[TUHS] A New History of Modern Computing - my thoughts

Bakul Shah bakul at iitbombay.org
Mon Nov 29 11:47:21 AEST 2021


Was B, or rather BCPL, influenced by Algol68? It too had
	<var> <op>:= <value>
as a shorthand for
	<var> := <var> op <value>
Its declaration
	<type> <name>
is the same as in C. Though in A68 this was a shorthand for
	ref <type> <name> = loc <type>

> On Nov 28, 2021, at 1:31 PM, Ken Thompson <kenbob at gmail.com> wrote:
> 
> The PDP-11 had very little the syntax of B expressions.
> All of that was in place in B long before the PDP-11.
> To be honest, the byte addressing of the 11 was a
> significant hindrance.

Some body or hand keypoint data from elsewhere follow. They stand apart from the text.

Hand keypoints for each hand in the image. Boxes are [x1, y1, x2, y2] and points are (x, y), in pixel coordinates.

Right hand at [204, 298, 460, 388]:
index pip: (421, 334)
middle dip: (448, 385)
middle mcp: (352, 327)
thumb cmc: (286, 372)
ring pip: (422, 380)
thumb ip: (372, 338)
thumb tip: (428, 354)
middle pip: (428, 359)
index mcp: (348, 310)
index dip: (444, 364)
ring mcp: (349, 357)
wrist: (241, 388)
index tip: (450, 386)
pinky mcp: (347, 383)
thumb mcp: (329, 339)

It was the genius of Dennis
> that was able to conquer the 11 as he installed types
> into the language.
> 
> So, my opinion, the PDP-11 had no design on the
> type system of C and moreover it was not even helpful.
> 
> On Sun, Nov 28, 2021 at 1:17 PM Jon Steinhart <jon at fourwinds.com> wrote:
> Rob Pike writes:
> > Is there a symbiosis between C and the PDP-11 instruction set? The
> > machine was vital to C and Unix's success, but primarily due to the
> > availability of a department-sized machine. Was the instruction set a
> > significant component? Most Unix programmers wrote little to no
> > assembly, although perhaps more read what came out of the compiler.

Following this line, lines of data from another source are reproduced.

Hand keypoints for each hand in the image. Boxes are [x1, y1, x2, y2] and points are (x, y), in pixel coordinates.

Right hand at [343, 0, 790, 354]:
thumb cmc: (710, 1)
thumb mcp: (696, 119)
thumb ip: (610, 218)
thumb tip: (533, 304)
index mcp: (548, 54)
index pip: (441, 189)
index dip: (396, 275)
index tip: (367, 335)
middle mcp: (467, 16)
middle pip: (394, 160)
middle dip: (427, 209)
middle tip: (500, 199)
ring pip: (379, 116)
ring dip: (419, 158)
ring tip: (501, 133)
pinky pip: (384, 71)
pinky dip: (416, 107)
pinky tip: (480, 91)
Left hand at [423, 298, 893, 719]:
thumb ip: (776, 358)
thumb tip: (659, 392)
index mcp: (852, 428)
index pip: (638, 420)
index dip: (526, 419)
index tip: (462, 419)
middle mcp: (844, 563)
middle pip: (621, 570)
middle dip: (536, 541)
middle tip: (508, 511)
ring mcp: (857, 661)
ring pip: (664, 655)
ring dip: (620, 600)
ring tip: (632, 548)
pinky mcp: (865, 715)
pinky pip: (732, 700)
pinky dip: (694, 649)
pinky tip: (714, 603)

> > But did it matter? Auto-increment and -decrement are often cited in
> > this story, but they are not that important, really, and were around
> > well before the PDP-11 made its appearance.
> >
> > I'm curious to hear arguments on either side.
> >
> > -rob
> 
> Well, might just be my personal experience, but most of the machines
> that I had used before the 11 were classic accumulator architectures.
> I feel that the 11's pointer architecture combined with autoincrement
> and autodecrement was an amazing fit for C.  If I remember correctly,
> it was very cool to have *p++ = *q++ be a single instruction.
> 
> BTW, one thing that I forgot in my earlier post is that I think that
> the book also omitted any mention of Creative Commons.  The book did
> talk about the business of the web and such, and it's my opinion that
> CC was an an essential third prong.  The machines were one, the software
> was another, the third was content and CC was a big enabler.